When planning the construction of his new milking barn, Ross Thurber, 33, made sure to include a light in the windowed cupola. He imagined himself in the barn on sunless winter mornings, up before everyone else, milking the farm's 50 Holsteins and Brown Swiss. "When I switch on the light on those cold, dark winter mornings," says Ross, "I like to think that my parents up on the hill, or my sisters across the street, or my kids and Amanda getting up for school, will see the light when they look out at the new day."
Ross, a third-generation dairy farmer, sees himself as steward and innovator, father and son, teacher and student. He and his wife Amanda (35) and their three children are inheritors and custodians of a family tradition of farming, as well as the change makers who have ushered in a new organic era.
Ross can trace his New England ancestry back to the time of the Revolutionary War.

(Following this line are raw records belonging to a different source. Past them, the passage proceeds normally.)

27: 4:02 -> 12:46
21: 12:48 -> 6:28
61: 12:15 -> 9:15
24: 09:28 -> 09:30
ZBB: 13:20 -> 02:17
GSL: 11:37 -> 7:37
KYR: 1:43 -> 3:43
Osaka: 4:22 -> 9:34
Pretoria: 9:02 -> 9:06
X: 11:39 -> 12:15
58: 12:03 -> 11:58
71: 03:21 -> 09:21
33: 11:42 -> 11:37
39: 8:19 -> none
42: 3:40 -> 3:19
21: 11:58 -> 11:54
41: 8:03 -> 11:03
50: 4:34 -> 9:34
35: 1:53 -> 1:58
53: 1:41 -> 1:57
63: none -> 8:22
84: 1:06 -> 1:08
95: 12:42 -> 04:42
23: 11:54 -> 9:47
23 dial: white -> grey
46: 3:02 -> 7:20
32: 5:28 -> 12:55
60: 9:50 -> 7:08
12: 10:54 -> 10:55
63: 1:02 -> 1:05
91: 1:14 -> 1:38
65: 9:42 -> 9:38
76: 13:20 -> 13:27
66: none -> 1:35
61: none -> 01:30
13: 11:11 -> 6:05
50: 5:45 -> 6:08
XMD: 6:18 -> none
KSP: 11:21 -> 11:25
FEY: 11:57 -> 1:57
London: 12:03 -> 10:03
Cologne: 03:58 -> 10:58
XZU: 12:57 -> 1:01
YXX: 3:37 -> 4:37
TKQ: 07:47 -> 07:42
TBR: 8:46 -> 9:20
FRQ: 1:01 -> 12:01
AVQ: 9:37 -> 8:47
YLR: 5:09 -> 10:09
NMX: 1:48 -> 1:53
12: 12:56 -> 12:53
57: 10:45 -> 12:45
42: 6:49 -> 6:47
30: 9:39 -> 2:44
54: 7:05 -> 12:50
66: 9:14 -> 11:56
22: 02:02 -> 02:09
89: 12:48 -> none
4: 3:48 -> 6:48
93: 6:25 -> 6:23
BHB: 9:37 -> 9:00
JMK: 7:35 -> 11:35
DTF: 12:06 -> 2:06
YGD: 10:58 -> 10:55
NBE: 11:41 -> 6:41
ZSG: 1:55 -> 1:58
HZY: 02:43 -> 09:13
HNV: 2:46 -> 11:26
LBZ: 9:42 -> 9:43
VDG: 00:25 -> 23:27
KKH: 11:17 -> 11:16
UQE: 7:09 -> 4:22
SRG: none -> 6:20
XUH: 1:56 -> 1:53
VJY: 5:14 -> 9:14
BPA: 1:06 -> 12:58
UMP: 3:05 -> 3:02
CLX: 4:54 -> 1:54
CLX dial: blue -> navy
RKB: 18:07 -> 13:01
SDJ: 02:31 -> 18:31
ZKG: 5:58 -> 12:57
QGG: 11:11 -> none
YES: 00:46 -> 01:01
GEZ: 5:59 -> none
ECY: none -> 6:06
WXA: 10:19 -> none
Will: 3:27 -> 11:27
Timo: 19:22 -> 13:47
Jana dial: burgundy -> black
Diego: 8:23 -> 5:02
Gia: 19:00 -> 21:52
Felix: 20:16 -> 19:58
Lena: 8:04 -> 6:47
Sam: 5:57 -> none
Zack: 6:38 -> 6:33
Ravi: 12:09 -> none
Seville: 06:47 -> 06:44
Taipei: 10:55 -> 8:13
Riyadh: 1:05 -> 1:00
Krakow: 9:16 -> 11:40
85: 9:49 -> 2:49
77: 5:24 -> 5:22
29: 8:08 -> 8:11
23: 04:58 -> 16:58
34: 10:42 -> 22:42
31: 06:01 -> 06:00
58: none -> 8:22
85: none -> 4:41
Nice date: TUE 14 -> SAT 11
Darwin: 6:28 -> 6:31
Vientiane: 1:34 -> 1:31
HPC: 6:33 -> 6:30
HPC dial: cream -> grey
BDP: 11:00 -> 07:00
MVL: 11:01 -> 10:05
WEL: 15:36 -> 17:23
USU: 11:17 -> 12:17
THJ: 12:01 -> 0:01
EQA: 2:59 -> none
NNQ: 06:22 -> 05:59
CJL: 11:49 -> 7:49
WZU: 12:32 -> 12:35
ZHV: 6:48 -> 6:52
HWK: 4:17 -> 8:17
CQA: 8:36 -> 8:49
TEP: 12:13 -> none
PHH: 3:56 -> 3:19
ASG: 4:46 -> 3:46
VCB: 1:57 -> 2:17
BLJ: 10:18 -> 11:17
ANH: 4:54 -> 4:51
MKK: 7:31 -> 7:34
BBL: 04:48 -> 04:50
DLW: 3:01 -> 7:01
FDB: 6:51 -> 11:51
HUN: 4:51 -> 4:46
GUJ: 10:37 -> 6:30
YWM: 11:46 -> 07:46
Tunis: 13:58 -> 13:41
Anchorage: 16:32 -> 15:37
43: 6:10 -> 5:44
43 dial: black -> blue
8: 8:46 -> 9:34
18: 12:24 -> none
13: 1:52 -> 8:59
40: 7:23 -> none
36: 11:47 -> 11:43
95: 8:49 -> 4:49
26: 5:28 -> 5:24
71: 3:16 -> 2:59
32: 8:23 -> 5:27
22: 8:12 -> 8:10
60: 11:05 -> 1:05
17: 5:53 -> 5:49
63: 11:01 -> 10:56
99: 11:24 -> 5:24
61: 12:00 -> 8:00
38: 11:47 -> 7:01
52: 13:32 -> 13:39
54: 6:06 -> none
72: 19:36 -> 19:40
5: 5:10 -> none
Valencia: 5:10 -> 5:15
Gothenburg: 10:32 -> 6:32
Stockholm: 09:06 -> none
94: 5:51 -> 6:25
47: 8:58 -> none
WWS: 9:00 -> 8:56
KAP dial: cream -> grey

His great-grandparents worked land in the region, and in 1937, they helped his grandfather Stuart, purchase 600 acres of lush Southern Vermont farmland. He named the parcel Lilac Ridge Farm after the fragrant flowering bushes that bloomed there in the springtime.
Stuart had become smitten with a New Jersey girl he met at a social gathering in Massachusetts. With some artful persuasion, he convinced her to pull up her urban roots, put down rural ones and marry him. The newlyweds went to work right away, caring for a small herd of dairy cows, tending to raspberries bushes and strawberries, and raising a family. "The place was overgrown;" says Ross. "There were even dishes in the sink from the previous owners when my grandparents first arrived at the farm." He relays the story just as it was told to him by his grandmother, Marjorie, who stayed on the family farm until she passed away four years ago.
When Ross's father (also Stuart) took over the farm, it flourished under his care. Ross and his two sisters spent their childhoods roaming the propertyŚlistening to crickets on summer evenings, contemplating the blazing colors of the New England fall foliage and watching the dairy herd graze on verdant pastures every spring.
Ross felt no pressure to take up farming, and entered college feeling that his career options were wide open. While studying at the University of Vermont, however, he gravitated towards sustainable agriculture, and created his own degree in the area. After he met Amanda, who was majoring in plant and soil science, the two traveled to Great Britain to expand their understanding of sustainable practices. When Amanda graduated, she began helping Ross' parents at the Lilac Ridge Farm.